Why else would the Bengals have chosen not to address the quarterback position this offseason? Clearly they knew something about Dalton that we didn’t — namely, that his myriad professional failures were the direct result of a closed Pandora’s box. Now that the box has been opened, perfection is all but a given for the Cincinnati offense, so it’d be a waste of precious time and resources to play out the season. What’s the point if there’s no suspense?
Nonetheless, it’s interesting to ponder the on-field implications of an open Pandora’s box. Everything is in play. A.J. Green could morph into a bloodthirsty velociraptor before our very eyes, with Jackson playing the role of Chris Pratt in Jurassic World. They’d make a formidable duo. Meanwhile, Giovani Bernard and Jeremy Hill could take turns juking defenders out of their uniforms (literally), and Andre Smith could maybe even shed a few of his excess pounds. The possibilities are endless, and the only limits are in your imagination.
Of course, the act of opening Pandora’s box requires a key, and Jackson’s key is Dalton.
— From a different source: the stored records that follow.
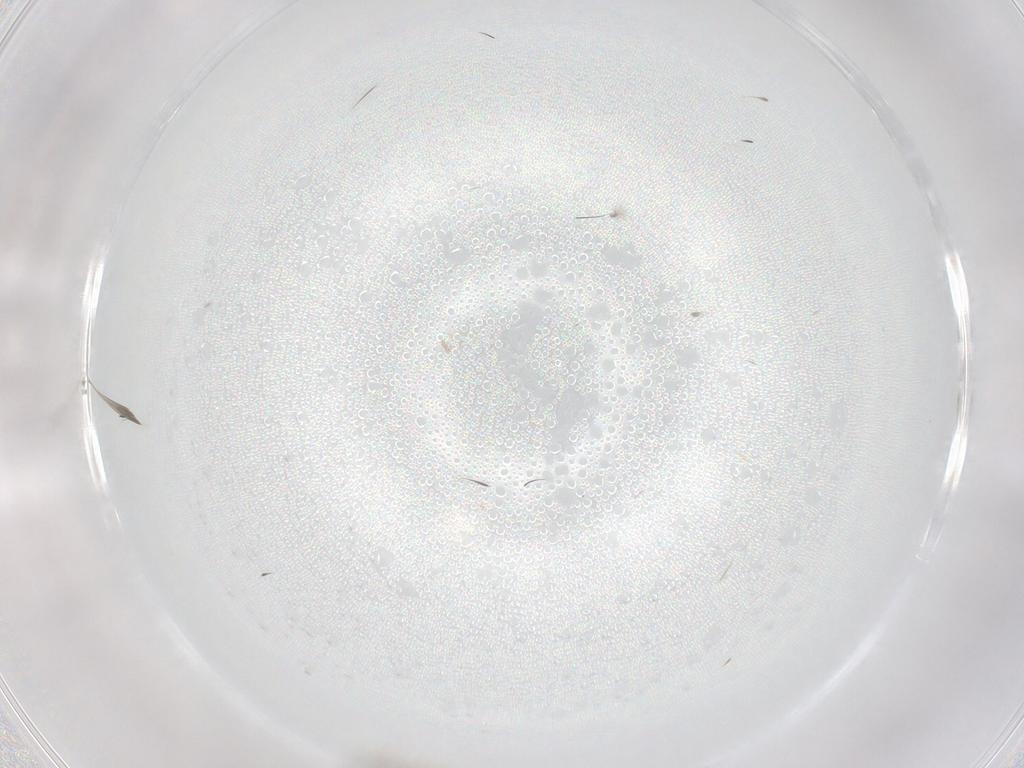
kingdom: Animalia
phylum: Arthropoda
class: Insecta
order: Diptera
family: Cecidomyiidae
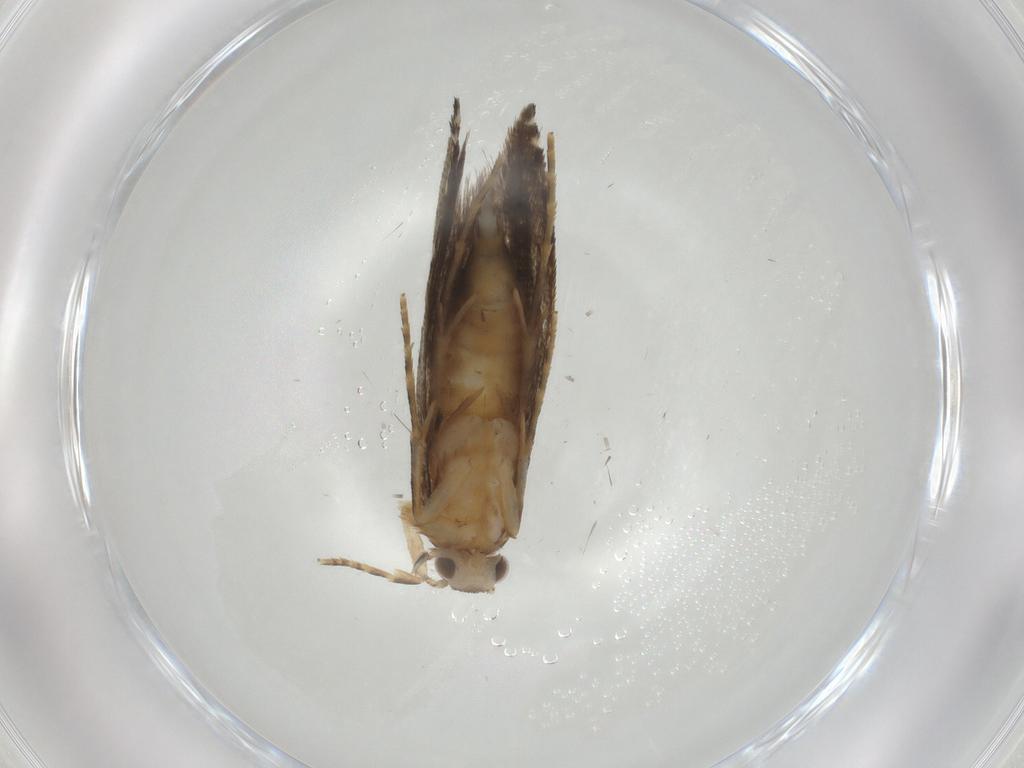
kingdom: Animalia
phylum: Arthropoda
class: Insecta
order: Lepidoptera
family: Tineidae
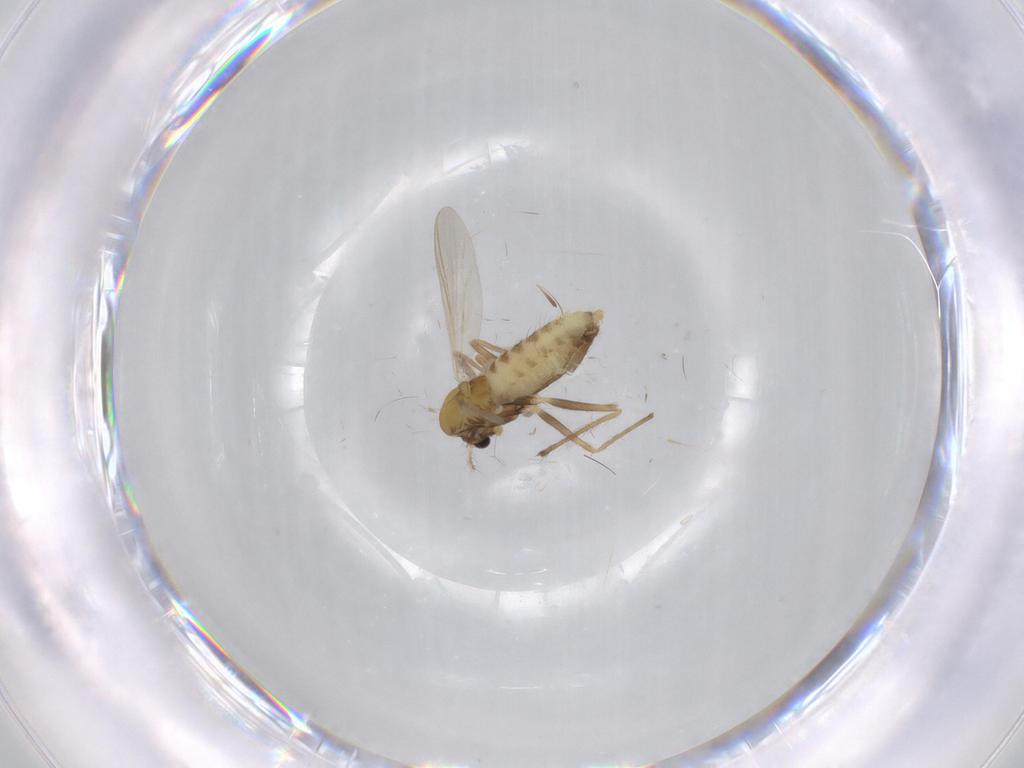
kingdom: Animalia
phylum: Arthropoda
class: Insecta
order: Diptera
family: Chironomidae
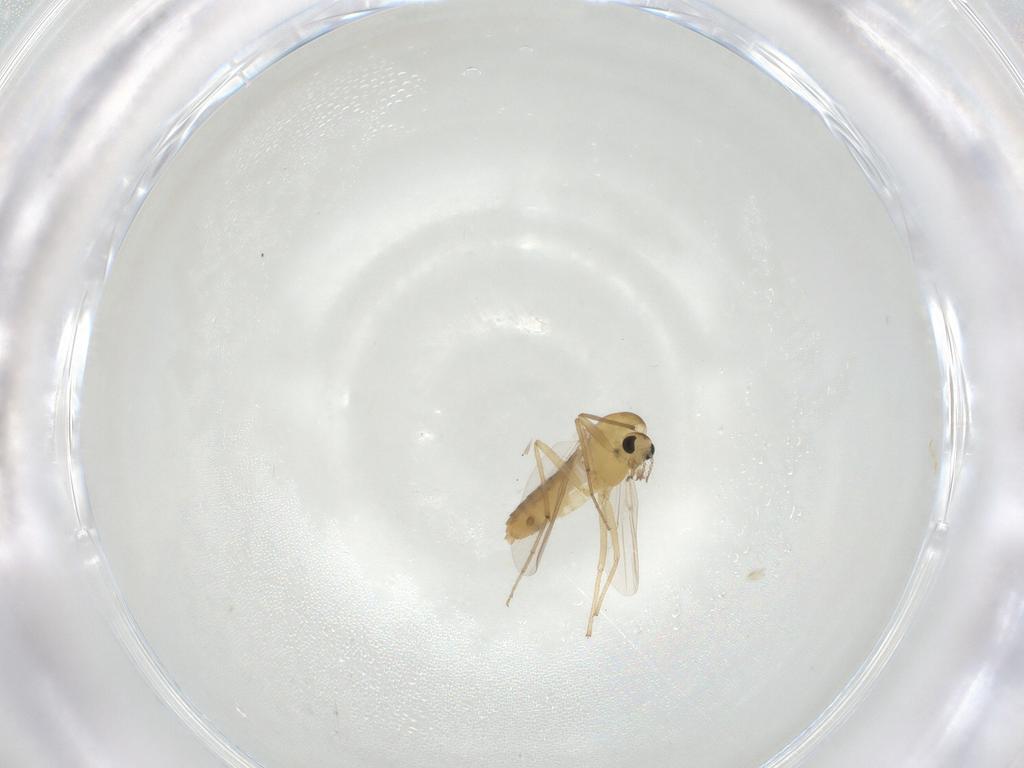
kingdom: Animalia
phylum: Arthropoda
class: Insecta
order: Diptera
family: Chironomidae
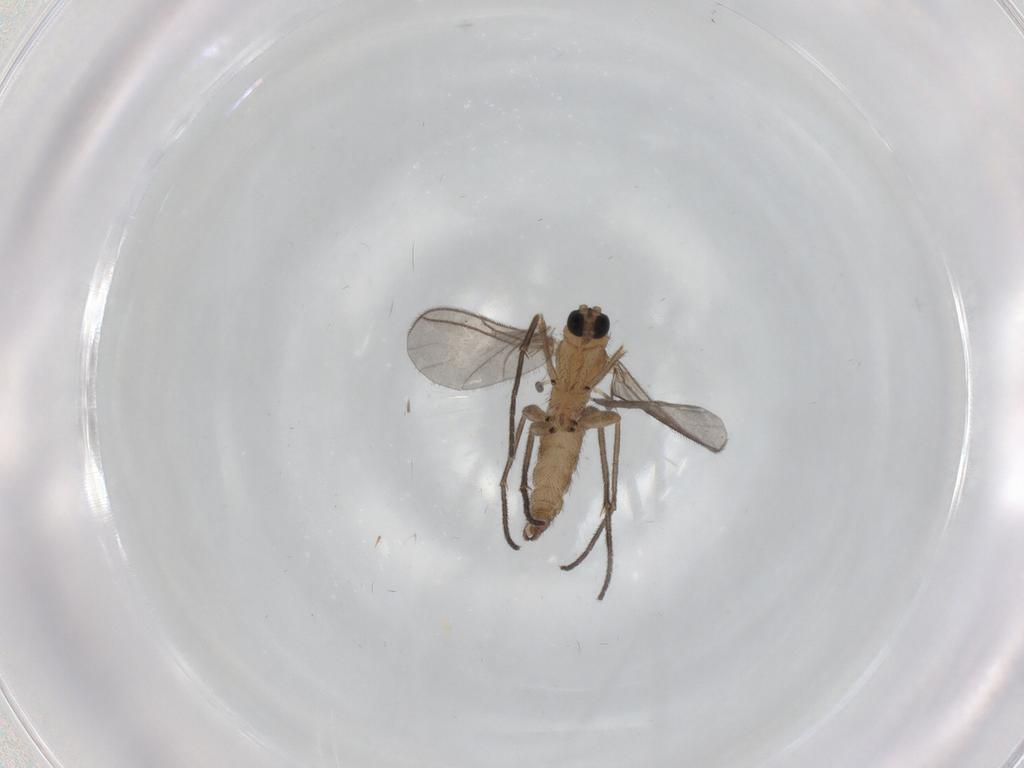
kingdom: Animalia
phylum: Arthropoda
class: Insecta
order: Diptera
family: Sciaridae
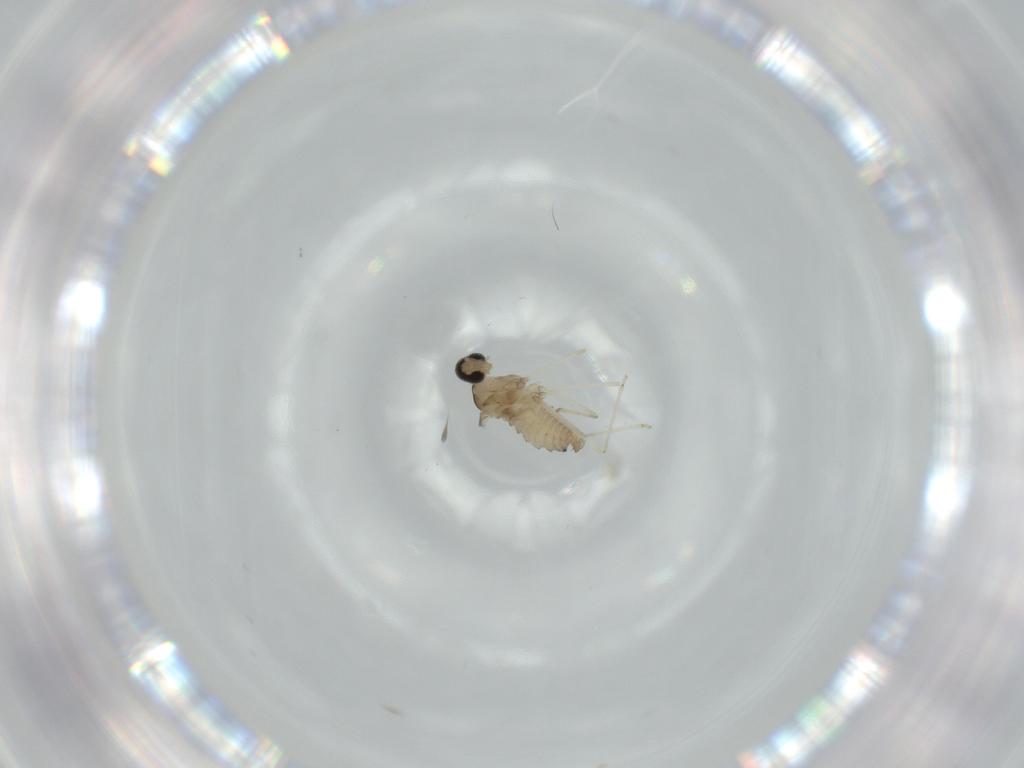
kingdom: Animalia
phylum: Arthropoda
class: Insecta
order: Diptera
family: Cecidomyiidae
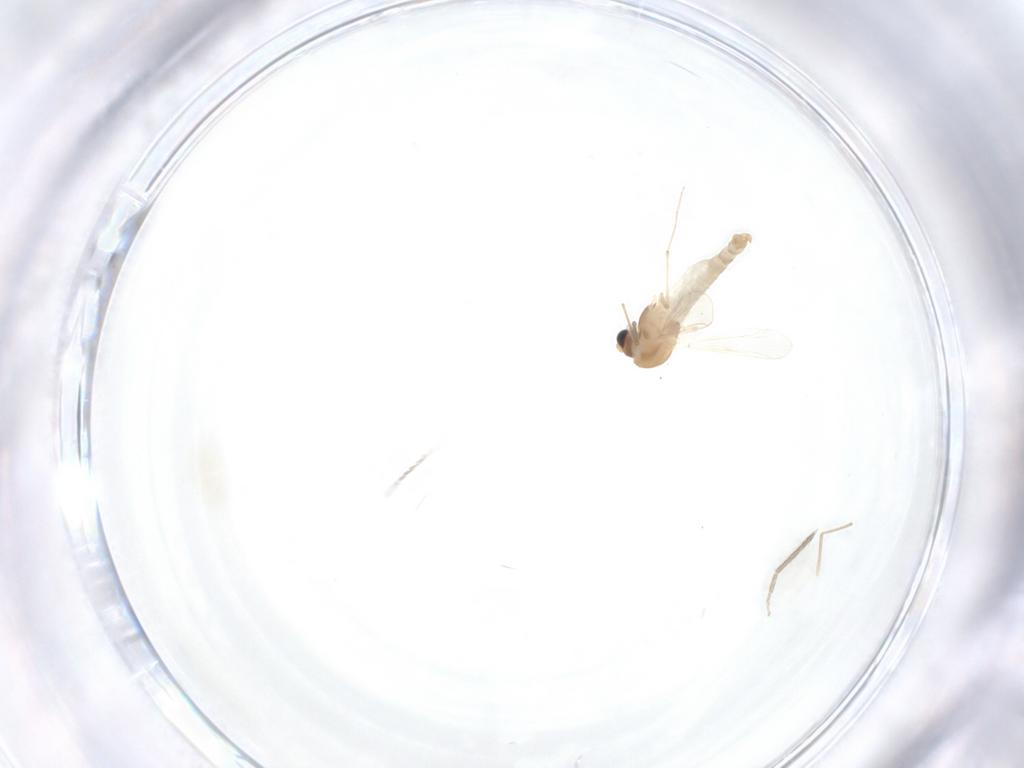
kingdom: Animalia
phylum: Arthropoda
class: Insecta
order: Diptera
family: Chironomidae
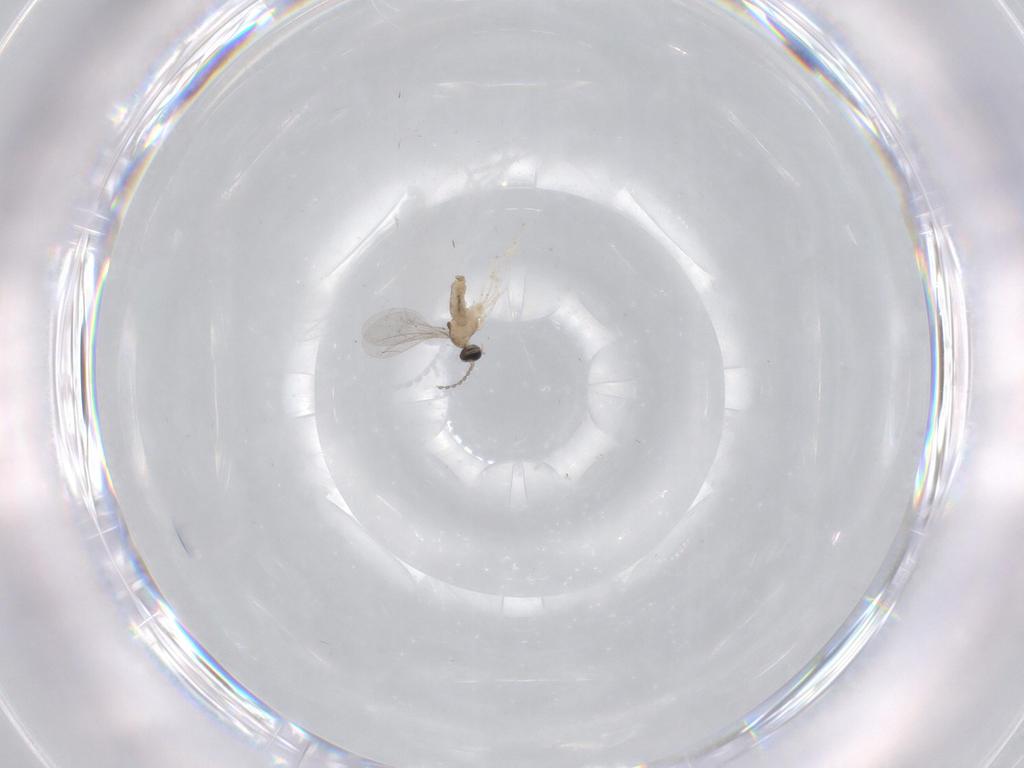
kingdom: Animalia
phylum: Arthropoda
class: Insecta
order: Diptera
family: Cecidomyiidae
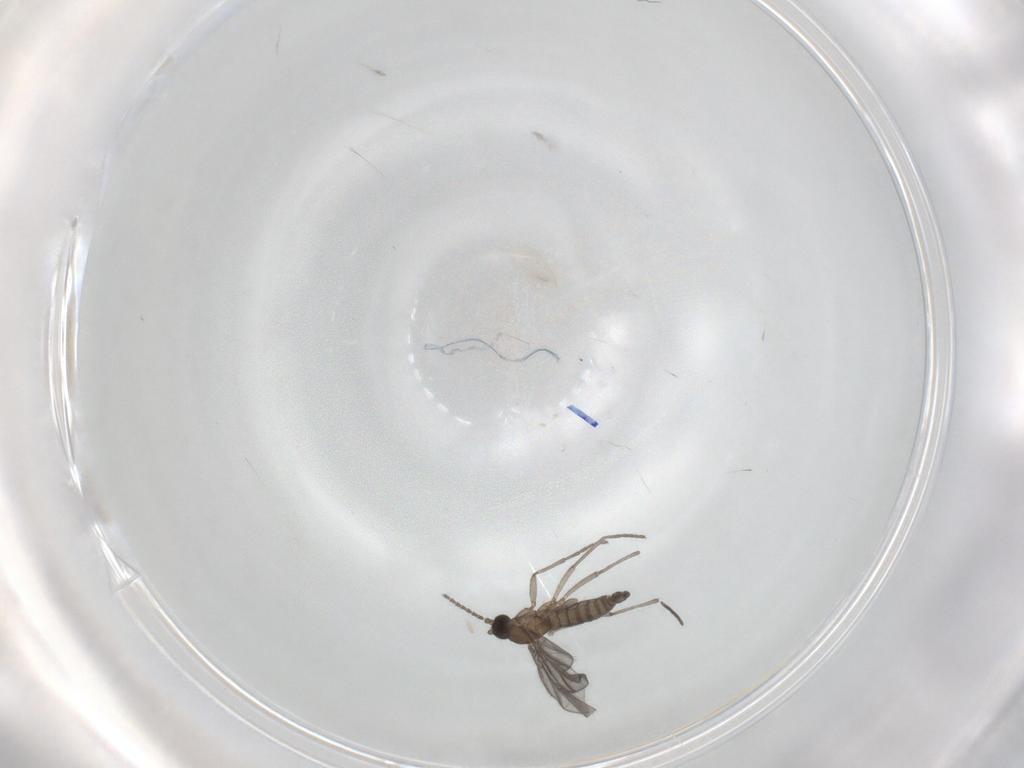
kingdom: Animalia
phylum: Arthropoda
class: Insecta
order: Diptera
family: Sciaridae
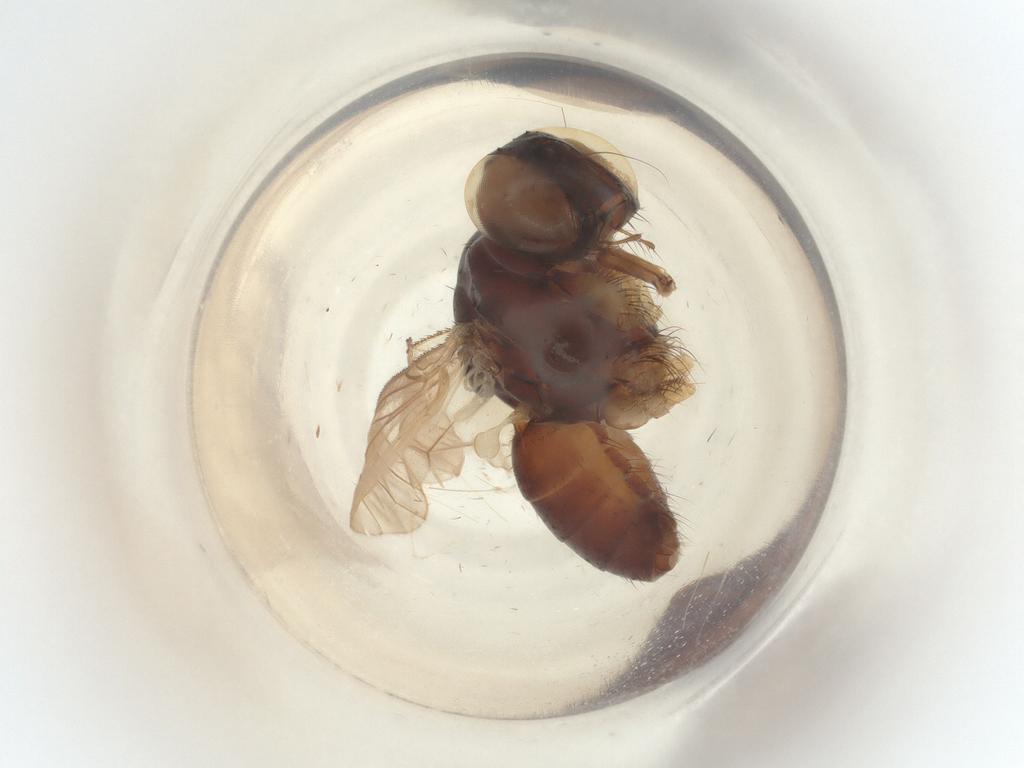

As we posited above, the first four years of Dalton’s career were essentially a long con, and now the REAL Dalton is ready to reveal himself to the football-watching public. “I understand that we haven’t won a playoff game and that falls at his feet, and mine, too, and the rest of the offensive staff and players, as well,” Jackson said. That’s a pretty level-headed assessment, and cracking open a playbook containing all the world’s known and unknown evil is the logical step to take. And by the way, evil is a redhead.
Let’s call him Dalton 2.0. He’s not so much a human quarterback as he is a supernatural entity designed to complete out routes and call ancient Greek audibles at the line of scrimmage. You know how it took Bruce Wayne a few years to become Batman? The same goes for Dalton’s transition to Dalton 2.0. But when Pandora’s box is finally open, the opposition has no choice but to surrender. The alternative is a slow, painful, inexorable death at the hands of the Red Rifle.
Hue Jackson is done playing games. He’s done being content to merely tickle Pandora’s box — he’s gone ahead and opened the damn thing like an exhilarated toddler unwrapping presents on Christmas morning. Now all we can do is wait.